Abul Ghaim Al-Husaini bercerita, “Di suatu hari di musim panas, aku berada di atap madrasah Syaikh Abdul Qadir dan beliau berada di depanku, sedang duduk menghadap kiblat. Kemudian aku melihat seorang pria berpakaian putih memakai serban dengan ekor serban di antara dua pundaknya sedang meluncur dari udara. Tepat di atas Syaikh, ia menukik turun seperti seekor burung elang yang menyambar mangsanya dan duduk di hadapan sang Syaikh. Setelah mengucapkan salam kepada sang Syaikh orang tersebut kembali terbang dan menghilang dari pandangan mata. Aku bangkit mencium tangan sang syaikh dan bertanya tentang orang tersebut. Beliau menjawab, ‘Dia adalah salah seorang rijal al Ghaib yang sedang berkelana’.
Syaikh Abu Umar dan Utsman As-Shairafi serta Syaiikh Abu Muhammad Abdul Haq Al-Harimi meriwayatkan, “Kami sedang berada di hadapan sang Syaikh pada hari minggu tanggal 3 Safar 555 H, tiba – tiba beliau bangkit dan berwudhu dengan beralaskan qabqab (alas kaki dari kayu) lalu shalat 2 reka’at. Setelah salam, tiba-tiba beliau berteriak dengan sangat kerasnya dan melemparkan qabqab tersebut ke udara yang kemudian menghilang dari pandangan kami. Lalu brliau berteriak keras dan melemparkan pasangan qabqab yang satu lagi ke udara dan juga kemudian menghilang dari pandangan kami. Tidak ada seorang pun dari kami yang berani bertanya kepada beliau mengenai hal tersebut.

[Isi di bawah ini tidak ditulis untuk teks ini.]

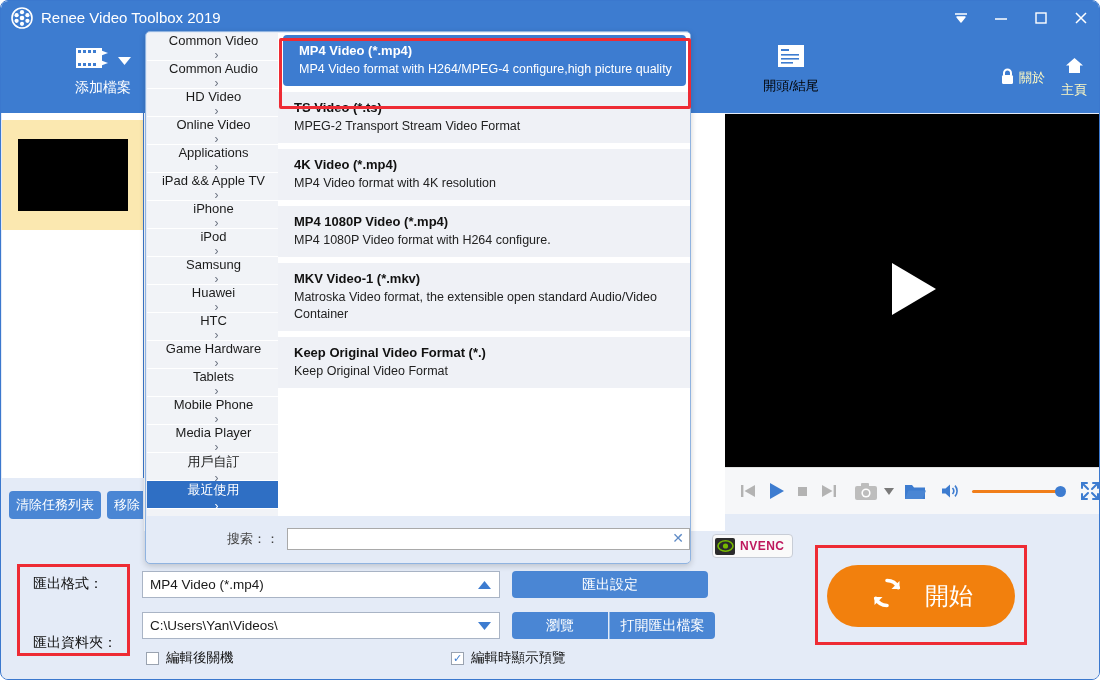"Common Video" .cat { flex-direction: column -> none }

Dua puluh tiga hari kemudian datanglah serombongan kafilah. Mereka berkata, kami memiliki barang yang dinadzarkan kepada sang Syaikh dan meminta izin untuk bertemu dengan beliau. Sang Syaikh memberikan izin dan memerintahkan untuk mengmabil barang tersebut. Mereka memberi kain sutera, emas dan qabqab milik sang Syaikh yang dilemparkan ke udara. ‘Bagaimana engkau mendapatkan qabqab ini ?’ Tanya kami kepada mereka. Mereka berkisah, ‘Di tengah perjalanan pada tanggal 3 Safar, kami dihadang oleh sekawanan perampok yang dipimpin oleh dua orang. Sebagian rombongan kami di bunuh, dan seluruh harta kami dirampas. Mereka kemudian berkumpul di sebuah wadi untuk membagi hasil rampokan. Kami berkata, ‘Bagaimana jika kita memberikan sebagian harta kita kepada Syaikh Abdul Qadir jika kita berhasil selamat saat ini’. Baru saja ucapan tersebut selesai, kami mendengarkan teriakan keras yang mengguncang wadi. Dan kami juga melihat semua kawanan perampok bercerai berai. Saat itu kami mengira bahwa telah datang seseorang yang menghabisi mereka.
Diantara mereka ada yang mendatangi kami dan berkata, “Kemarilah kalian dan ambil harta kalian, tetapi tolong perhatikan apa yang menimpa kami”. Kamipun mengikutinya dan mendapati kedua pemimpin mereka telah tewas dengan qabqab yang masih basah di samping masing-masing mayat. Mereka mengembalikan semua harta kami dan mereka berkata, “Ini adalah pertanda buruk”.
Syaikh Muhammad bin Al-Qaid Al-Awani berkata, “ada seekor elang yang lewat di atas majlis Syaikh Abdul Qadir al Jailani dan mengeluarkan suara yang mengganggu orang-orang yang sedang menghadiri majlis sang Syaikh, dan saat itu sedang musim angin. Maka berkatalah Syaikh Abdul Qadir, “Hai angin ambilah kepala elang itu !”. dan seketika itu pula si burung elang jatuh dalam keadaan kepala terpisah dari badannya. Kemudian Syaikh Abdul Qadir turun dari kursinya dan mengambil kepala elang itu kmeudian mengusap bagian tubuh elang tersebut seraya mengucapkan “BismiLlahiRrahmaaniRrahiim”. Maka burung elang tersebut hidup kembali dan terbang atas izin Allah Dengan disaksikan oleh orang-orang yang hadir.